Ma dove quel motivo 'funebre' si sublima in risultati artistici altissimi, coniugandosi col grande tema verdiano della tragica solitudine dei potenti, è nella grande scena di Filippo II, forse il vero protagonista dell'opera. Introdotta e sostenuta da una delle più straordinarie musiche che Verdi abbia mai scritto, la meditazione notturna del vecchio sovrano ripercorre i nodi del dramma: il duro fardello del potere e ciò che esso esige, e l'amore impossibile che, innegabile e intollerabile, lega fra loro la sua giovane seconda consorte e l'erede al trono, il figlio di primo letto Don Carlos: "Ella giammai m'amò".

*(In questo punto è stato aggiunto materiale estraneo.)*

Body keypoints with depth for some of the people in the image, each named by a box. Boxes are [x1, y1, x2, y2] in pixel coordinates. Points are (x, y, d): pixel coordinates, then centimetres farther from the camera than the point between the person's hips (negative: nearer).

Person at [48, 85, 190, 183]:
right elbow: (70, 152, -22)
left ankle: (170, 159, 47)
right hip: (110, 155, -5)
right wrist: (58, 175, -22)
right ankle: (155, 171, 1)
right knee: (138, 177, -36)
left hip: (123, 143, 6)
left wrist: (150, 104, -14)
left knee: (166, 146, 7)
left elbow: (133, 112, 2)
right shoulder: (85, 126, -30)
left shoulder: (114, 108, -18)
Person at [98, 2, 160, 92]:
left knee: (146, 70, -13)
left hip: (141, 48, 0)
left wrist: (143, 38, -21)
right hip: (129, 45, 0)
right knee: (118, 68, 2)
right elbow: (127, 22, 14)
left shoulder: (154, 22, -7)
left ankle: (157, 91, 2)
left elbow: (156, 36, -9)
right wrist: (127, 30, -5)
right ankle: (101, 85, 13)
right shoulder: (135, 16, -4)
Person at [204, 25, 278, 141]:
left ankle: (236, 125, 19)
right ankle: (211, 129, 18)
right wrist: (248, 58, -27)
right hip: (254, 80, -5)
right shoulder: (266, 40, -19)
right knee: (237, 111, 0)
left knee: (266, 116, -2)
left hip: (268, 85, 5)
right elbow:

Dunque una solitudine irredimibile ed assoluta, quella del sovrano e quella dell'uomo, che durerà anche dopo la morte, in quel sepolcro smisurato che è il tetro palazzo reale degli Asburgo di Spagna: "Dormirò sol nel manto mio regal / quando la mia giornata è giunta a sera / Dormirò sol sotto la volta nera / là, nell'avello dell'Escurial".

Questa l'immagine in cui l'uomo più potente del mondo vede risolversi la sua vicenda terrena; e queste le parole dell'Aria su cui Giuseppe Verdi intonò una melodia cui è difficile trovare confronti.